Uruguayan authorities have revealed how marijuana will be produced and sold legally in the country following the approval of the bill last December. Licensed pharmacies will sell the drug for approximately one US dollar a gram with consumers allowed 40g a month.
The bill which comes into force next Tuesday, specifies that each household may grow up to six cannabis plants, and an annual production of 480 grams. Same restrictions that apply for tobacco and alcohol will be implemented for marijuana. Drivers caught smoke-driving will be subject to the same penalties as those under the influence of alcohol. The same applies to those caught smoking while on the job.
Pharmacies are not forced to sell cannabis and those interested must register. Each individual wanting to purchase the weed in those outlets must previously register (thus leaving non residents out) but at the moment of actually buying does not have to identify himself since this will be done through an electronic system. Purchases are in envelopes with a maximum of 10 grams.
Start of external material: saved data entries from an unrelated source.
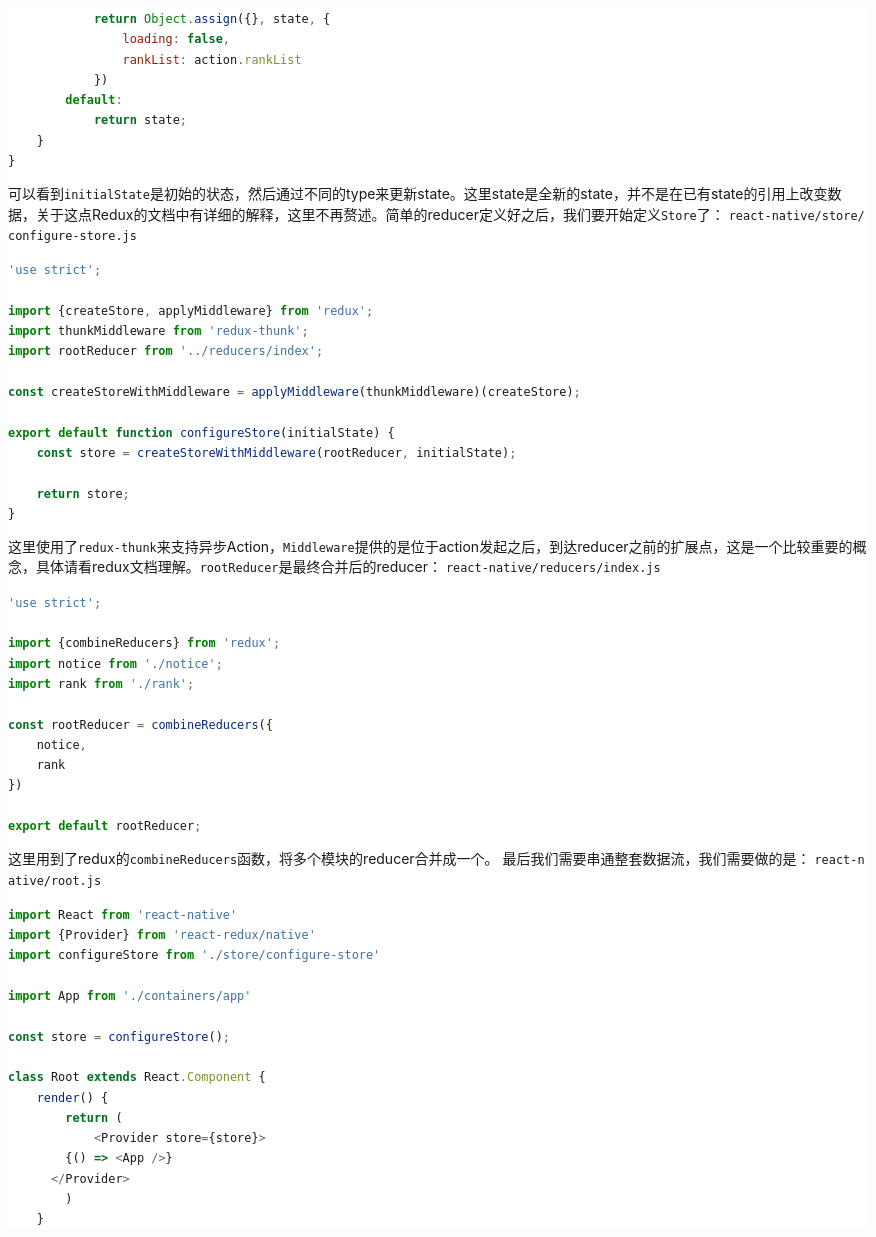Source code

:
 ```javascript
			return Object.assign({}, state, {
				loading: false,
				rankList: action.rankList
			})
		default:
			return state;
	}
}
```
可以看到`initialState`是初始的状态，然后通过不同的type来更新state。这里state是全新的state，并不是在已有state的引用上改变数据，关于这点Redux的文档中有详细的解释，这里不再赘述。简单的reducer定义好之后，我们要开始定义`Store`了：
`react-native/store/configure-store.js`
```javascript
'use strict';

import {createStore, applyMiddleware} from 'redux';
import thunkMiddleware from 'redux-thunk';
import rootReducer from '../reducers/index';

const createStoreWithMiddleware = applyMiddleware(thunkMiddleware)(createStore);

export default function configureStore(initialState) {
	const store = createStoreWithMiddleware(rootReducer, initialState);

	return store;
}
```
这里使用了`redux-thunk`来支持异步Action，`Middleware`提供的是位于action发起之后，到达reducer之前的扩展点，这是一个比较重要的概念，具体请看redux文档理解。`rootReducer`是最终合并后的reducer：
`react-native/reducers/index.js`
```javascript
'use strict';

import {combineReducers} from 'redux';
import notice from './notice';
import rank from './rank';

const rootReducer = combineReducers({
	notice,
	rank
})

export default rootReducer;
```
这里用到了redux的`combineReducers`函数，将多个模块的reducer合并成一个。
最后我们需要串通整套数据流，我们需要做的是：
`react-native/root.js`
```javascript
import React from 'react-native'
import {Provider} from 'react-redux/native'
import configureStore from './store/configure-store'

import App from './containers/app'

const store = configureStore();

class Root extends React.Component {
	render() {
		return (
			<Provider store={store}>
        {() => <App />}
      </Provider>
		)
	}
```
The head of Uruguay's Drugs Board, Diego Canepa said the government expected to launch the licensing process for companies interested in growing the drug within the next 15 days. However this will be limited to a very few licenses (two to six) and each of them a hectare and a half, registered and controlled by government although cultivated by private 'farmers'.
Towards the end of November, early December, the sale of marijuana will already be available in the country through pharmacies, Mr Canepa said. The government estimates the current marijuana demand in Uruguay at between 18 and 22 tons, which would equate to about 10 hectares of cannabis plantations.
November is a crucial month since (October) presidential elections will be over by then and the very controversial issue should somehow lose its impact on national debate.
The bill is highly controversial in Uruguay with government arguing the bill will help tackle drug cartels, but critics say it will expose more people to drugs. A recent public opinion poll showed a majority of Uruguayans were against legalizing cannabis, but a significant percentage also admitted that the bill should be given a chance to see if it effectively works.
A recent UN report criticized the legalization of drugs, saying it posed a health danger.